=== Begin Enclosure ===

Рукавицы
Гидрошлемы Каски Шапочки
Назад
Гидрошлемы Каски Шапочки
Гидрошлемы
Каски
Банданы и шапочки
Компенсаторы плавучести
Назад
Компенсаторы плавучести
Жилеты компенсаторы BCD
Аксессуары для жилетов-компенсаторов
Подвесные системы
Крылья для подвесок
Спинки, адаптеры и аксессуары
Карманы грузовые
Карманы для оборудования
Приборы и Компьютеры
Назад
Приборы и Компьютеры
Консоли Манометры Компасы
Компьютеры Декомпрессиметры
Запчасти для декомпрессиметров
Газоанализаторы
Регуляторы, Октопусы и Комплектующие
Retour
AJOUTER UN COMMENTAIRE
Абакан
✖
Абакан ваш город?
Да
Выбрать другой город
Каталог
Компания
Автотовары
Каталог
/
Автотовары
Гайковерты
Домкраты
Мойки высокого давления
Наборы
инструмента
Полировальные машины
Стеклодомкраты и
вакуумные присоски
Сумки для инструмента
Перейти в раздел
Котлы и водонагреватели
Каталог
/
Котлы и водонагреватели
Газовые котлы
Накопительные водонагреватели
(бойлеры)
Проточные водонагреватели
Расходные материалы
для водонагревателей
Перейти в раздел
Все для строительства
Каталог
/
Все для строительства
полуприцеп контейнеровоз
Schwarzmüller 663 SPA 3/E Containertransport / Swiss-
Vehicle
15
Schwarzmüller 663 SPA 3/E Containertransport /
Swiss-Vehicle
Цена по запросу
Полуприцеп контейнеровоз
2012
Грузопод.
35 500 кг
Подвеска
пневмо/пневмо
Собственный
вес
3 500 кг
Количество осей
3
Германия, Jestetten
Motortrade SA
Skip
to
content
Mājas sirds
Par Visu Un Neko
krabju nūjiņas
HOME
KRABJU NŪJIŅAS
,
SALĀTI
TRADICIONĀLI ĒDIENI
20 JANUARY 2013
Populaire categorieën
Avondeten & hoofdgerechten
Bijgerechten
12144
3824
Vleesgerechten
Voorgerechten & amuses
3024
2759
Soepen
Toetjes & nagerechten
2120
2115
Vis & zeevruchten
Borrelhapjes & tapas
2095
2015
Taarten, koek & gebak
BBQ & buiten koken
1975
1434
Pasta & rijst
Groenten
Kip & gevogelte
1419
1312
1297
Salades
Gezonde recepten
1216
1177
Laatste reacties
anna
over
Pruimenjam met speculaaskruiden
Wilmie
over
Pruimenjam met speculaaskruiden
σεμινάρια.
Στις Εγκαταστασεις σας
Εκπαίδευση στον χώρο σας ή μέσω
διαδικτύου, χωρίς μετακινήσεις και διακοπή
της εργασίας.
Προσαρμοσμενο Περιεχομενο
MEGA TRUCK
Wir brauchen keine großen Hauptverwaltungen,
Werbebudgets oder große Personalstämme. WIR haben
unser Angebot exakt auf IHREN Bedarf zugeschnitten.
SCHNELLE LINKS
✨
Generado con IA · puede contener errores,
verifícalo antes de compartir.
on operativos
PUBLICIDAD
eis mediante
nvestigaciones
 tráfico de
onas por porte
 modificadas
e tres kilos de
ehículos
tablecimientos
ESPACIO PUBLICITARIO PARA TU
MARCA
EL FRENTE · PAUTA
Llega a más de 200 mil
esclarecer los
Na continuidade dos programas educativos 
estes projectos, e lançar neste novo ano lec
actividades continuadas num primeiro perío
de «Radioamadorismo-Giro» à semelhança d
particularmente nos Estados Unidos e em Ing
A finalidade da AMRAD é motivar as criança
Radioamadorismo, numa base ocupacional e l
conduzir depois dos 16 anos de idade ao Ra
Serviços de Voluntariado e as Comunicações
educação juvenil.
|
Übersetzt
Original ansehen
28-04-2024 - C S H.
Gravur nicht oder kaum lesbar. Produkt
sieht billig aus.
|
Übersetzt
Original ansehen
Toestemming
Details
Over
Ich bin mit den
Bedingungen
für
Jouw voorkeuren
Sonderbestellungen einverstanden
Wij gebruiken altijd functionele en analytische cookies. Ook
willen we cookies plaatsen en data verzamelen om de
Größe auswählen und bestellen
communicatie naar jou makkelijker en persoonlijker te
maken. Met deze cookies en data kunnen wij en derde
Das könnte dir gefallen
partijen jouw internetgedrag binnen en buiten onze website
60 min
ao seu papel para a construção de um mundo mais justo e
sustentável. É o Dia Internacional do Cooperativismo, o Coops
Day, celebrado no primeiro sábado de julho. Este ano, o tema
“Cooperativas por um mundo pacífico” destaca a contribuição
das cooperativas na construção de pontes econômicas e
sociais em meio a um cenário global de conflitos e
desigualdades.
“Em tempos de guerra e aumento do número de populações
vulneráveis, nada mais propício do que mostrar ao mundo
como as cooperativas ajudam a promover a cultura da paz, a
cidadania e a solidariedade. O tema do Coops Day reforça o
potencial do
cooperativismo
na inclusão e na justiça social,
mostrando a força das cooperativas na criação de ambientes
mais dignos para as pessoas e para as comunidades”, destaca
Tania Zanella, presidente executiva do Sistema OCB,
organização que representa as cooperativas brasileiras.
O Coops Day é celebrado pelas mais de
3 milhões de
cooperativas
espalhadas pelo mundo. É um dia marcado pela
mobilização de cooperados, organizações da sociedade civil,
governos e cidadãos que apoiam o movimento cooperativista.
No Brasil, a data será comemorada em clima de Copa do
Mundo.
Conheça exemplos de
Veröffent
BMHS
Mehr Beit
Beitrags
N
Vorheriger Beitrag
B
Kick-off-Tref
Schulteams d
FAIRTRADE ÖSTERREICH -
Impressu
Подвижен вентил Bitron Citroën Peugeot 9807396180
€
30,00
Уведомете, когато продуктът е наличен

=== End Enclosure ===

• **HOW TO COMPLETE THIS TASK**:
The lines to return are those in the material above that hold "cookies".

• **RESPONSE AREA**:
Wij gebruiken altijd functionele en analytische cookies. Ook
willen we cookies plaatsen en data verzamelen om de
maken. Met deze cookies en data kunnen wij en derde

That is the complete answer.